= Marion Morgan (singer) =

American jazz musician

Marion Morgan (born Marion Swires; December 14, 1923 – October 21, 2013) was an American vocalist who sang with big band leader Harry James.

==Career==
Born in Detroit, Michigan, Morgan was billed as Lee Barrie when she sang on the Pacific Coast. She changed her name at the suggestion of bandleader Russ Morgan.

Morgan had a 15-minute Monday to Friday morning program on WMGM radio in New York City in 1951. A review in the trade publication Billboard said that she "exhibited a professional adequacy but little more" on the show. Radio-TV Mirror magazine reported in its May 1952 issue that she "has been concentrating on night-club dates and has been playing the supper club circuit around the country."

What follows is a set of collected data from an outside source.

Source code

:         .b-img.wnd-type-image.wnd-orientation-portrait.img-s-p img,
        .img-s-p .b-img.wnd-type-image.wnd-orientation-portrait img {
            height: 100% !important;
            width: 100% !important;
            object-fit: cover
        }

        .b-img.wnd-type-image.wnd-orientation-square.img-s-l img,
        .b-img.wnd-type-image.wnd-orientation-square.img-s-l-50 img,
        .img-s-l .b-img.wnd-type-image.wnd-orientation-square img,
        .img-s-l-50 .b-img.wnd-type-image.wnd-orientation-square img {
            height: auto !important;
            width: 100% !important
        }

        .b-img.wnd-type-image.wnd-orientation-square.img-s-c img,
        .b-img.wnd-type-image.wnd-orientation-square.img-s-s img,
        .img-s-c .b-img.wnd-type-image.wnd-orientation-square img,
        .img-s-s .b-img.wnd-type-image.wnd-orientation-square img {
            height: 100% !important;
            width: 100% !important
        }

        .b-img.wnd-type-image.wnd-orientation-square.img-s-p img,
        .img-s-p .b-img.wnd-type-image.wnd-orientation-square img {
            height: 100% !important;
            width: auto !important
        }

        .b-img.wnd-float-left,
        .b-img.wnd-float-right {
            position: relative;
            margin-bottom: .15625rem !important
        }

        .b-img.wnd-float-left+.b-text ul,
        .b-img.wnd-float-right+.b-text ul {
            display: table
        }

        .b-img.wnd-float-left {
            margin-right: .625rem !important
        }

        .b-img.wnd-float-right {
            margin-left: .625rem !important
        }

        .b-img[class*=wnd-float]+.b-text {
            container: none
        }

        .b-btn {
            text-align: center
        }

In the 1960s, Morgan was "hostess-singer-interviewer" for the Panorama Pacific program on KNXT in Los Angeles, California.

== Personal life ==
While performing with Harry James, Marion Morgan fell in love with Sidney "Sid" J. Beller (1913–1991), the band's road manager, who decided to leave his job just before Morgan left in 1949. Beller and Morgan were married in Las Vegas on October 7, 1949. They had two children: Jay Howard Beller, born November 21, 1957, and Julie Lenore Beller.